### Task 1
From the accounting policy notes, reproduce the stretch from "Reclassifications - Cost" through "the current period presentation.", renaming "Professional fees" to "Consulting fees".
### Task 2
Extend the accounting policy notes past their final sentence with the next policy note.

### Provided passage
Principles of Consolidation

Principles of Consolidation - The consolidated financial statements include the accounts of DSS, Inc. and its subsidiaries. All significant intercompany balances and transactions have been eliminated in consolidation.

 

Use of Estimates

Use of Estimates - The preparation of consolidated financial statements in conformity with accounting principles generally accepted in the United States requires the Company to make estimates and assumptions that affect the amounts reported and disclosed in the financial statements and the accompanying notes. Actual results could differ materially from these estimates. On an ongoing basis, the Company evaluates its estimates, including those related to the accounts receivable, convertible notes receivable, inventory, fair values of investments, intangible assets and goodwill, useful lives of intangible assets and property and equipment, fair values of options and warrants to purchase the Company’s common stock, preferred stock, deferred revenue and income taxes, among others. The Company bases its estimates on historical experience and on various other assumptions that are believed to be reasonable, the results of which form the basis for making judgments about the carrying values of assets and liabilities.

 

Reclassifications

Reclassifications - Cost associated with Professional fees approximating $82,000 and $336,000 for the three and nine months ended September 30, 2024, respectively have been reclassified to Research and development to conform with current period presentation. Certain items on the statement of cashflow for nine months ended September 2024, have been reclassified to conform with the current period presentation.

 

Cash Equivalents

Cash Equivalents All highly liquid investments with maturities of three months or less at the date of purchase are classified as cash equivalents. Amounts included in cash equivalents in the accompanying consolidated balance sheets are money market funds whose adjusted costs approximate fair value.

### Listed entries
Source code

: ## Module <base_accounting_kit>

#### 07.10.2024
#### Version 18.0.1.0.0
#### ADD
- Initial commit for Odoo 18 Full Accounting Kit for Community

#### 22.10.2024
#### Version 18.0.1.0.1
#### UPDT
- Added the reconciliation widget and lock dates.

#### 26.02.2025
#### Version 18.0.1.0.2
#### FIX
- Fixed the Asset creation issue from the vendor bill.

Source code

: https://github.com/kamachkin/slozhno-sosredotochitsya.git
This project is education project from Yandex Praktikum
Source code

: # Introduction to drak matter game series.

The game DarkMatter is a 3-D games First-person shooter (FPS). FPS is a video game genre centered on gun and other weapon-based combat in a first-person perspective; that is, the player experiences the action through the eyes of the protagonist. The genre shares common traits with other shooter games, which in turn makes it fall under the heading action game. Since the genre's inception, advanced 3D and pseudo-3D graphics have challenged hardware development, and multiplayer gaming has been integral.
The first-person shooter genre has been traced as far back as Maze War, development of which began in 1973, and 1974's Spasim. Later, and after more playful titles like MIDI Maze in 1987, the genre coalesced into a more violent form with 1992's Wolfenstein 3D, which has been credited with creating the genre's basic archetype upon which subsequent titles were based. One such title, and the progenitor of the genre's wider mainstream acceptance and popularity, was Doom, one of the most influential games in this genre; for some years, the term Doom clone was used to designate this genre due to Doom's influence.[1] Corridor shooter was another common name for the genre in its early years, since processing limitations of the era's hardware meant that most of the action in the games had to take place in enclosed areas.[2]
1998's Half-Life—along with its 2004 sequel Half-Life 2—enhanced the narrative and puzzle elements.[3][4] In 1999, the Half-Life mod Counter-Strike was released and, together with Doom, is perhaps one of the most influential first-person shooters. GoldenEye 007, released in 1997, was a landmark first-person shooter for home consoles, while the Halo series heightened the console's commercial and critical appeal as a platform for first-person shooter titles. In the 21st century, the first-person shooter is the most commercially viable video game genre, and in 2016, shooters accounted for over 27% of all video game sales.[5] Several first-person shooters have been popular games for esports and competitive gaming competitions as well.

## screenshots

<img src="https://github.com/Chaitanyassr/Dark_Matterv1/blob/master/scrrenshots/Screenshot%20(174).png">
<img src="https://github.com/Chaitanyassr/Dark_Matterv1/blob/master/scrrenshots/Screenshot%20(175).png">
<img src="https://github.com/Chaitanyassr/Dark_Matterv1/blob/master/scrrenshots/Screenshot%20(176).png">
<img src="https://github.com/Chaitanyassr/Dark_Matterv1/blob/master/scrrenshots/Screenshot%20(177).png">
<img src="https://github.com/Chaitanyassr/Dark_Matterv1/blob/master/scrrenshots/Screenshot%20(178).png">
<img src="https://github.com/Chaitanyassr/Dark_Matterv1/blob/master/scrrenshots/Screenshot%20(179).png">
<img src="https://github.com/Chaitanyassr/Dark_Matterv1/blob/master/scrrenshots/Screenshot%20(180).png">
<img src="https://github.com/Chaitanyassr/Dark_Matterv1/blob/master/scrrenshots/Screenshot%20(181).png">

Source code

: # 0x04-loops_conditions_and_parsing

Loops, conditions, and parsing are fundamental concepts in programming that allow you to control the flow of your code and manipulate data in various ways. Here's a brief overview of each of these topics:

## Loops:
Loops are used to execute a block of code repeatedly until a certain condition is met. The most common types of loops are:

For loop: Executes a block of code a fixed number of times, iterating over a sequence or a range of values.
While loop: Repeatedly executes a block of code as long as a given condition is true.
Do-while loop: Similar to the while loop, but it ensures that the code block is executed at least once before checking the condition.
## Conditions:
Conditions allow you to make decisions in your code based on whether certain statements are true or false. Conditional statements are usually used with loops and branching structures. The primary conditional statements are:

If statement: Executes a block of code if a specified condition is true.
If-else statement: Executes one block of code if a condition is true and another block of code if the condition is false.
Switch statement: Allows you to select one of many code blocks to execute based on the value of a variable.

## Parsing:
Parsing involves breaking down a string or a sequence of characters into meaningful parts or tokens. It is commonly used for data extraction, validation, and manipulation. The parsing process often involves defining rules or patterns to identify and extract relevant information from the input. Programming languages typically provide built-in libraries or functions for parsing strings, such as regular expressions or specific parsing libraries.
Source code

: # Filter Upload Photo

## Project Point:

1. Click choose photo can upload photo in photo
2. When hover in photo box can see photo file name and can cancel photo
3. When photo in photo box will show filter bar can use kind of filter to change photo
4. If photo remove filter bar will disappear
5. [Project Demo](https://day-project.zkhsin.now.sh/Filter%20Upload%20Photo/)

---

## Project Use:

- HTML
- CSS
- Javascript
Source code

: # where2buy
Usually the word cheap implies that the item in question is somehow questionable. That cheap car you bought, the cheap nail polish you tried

### Task response 1
Reclassifications - Cost associated with Consulting fees approximating $82,000 and $336,000 for the three and nine months ended September 30, 2024, respectively have been reclassified to Research and development to conform with current period presentation. Certain items on the statement of cashflow for nine months ended September 2024, have been reclassified to conform with the current period presentation.

### Task response 2
Accounts Receivable

Accounts Receivable - The Company extends credit to its customers in the normal course of business. The Company performs ongoing credit evaluations and generally does not require collateral. Payment terms are generally 30 days but up to net 120 for certain customers. The Company carries its trade accounts receivable at invoice amounts and its rent receivables at contract amounts, less an allowance for credit losses. On a periodic basis, the Company evaluates its accounts receivable and establishes an allowance for credit losses based upon management’s estimates that include a review of the history of past write-offs and collections and an analysis of current credit conditions. In estimating expected losses in the accounts receivable portfolio, customer-specific financial data and macro-economic assumptions are utilized to project losses over a reasonable and supportable forecast period. Assumptions and judgment are applied to measure amounts and timing of expected future cash flows, collateral values and other factors used to determine the customers’ abilities to pay.

 

At September 30, 2025, December 31, 2024, the Company established a reserve for credit losses of approximately $1,014,000, and $1,613,000, respectively. Accounts receivable, net at September 30, 2025, and December 31, 2024, was $4,139,000, and $3,068,000, respectively. The Company does not accrue interest on past due accounts receivable.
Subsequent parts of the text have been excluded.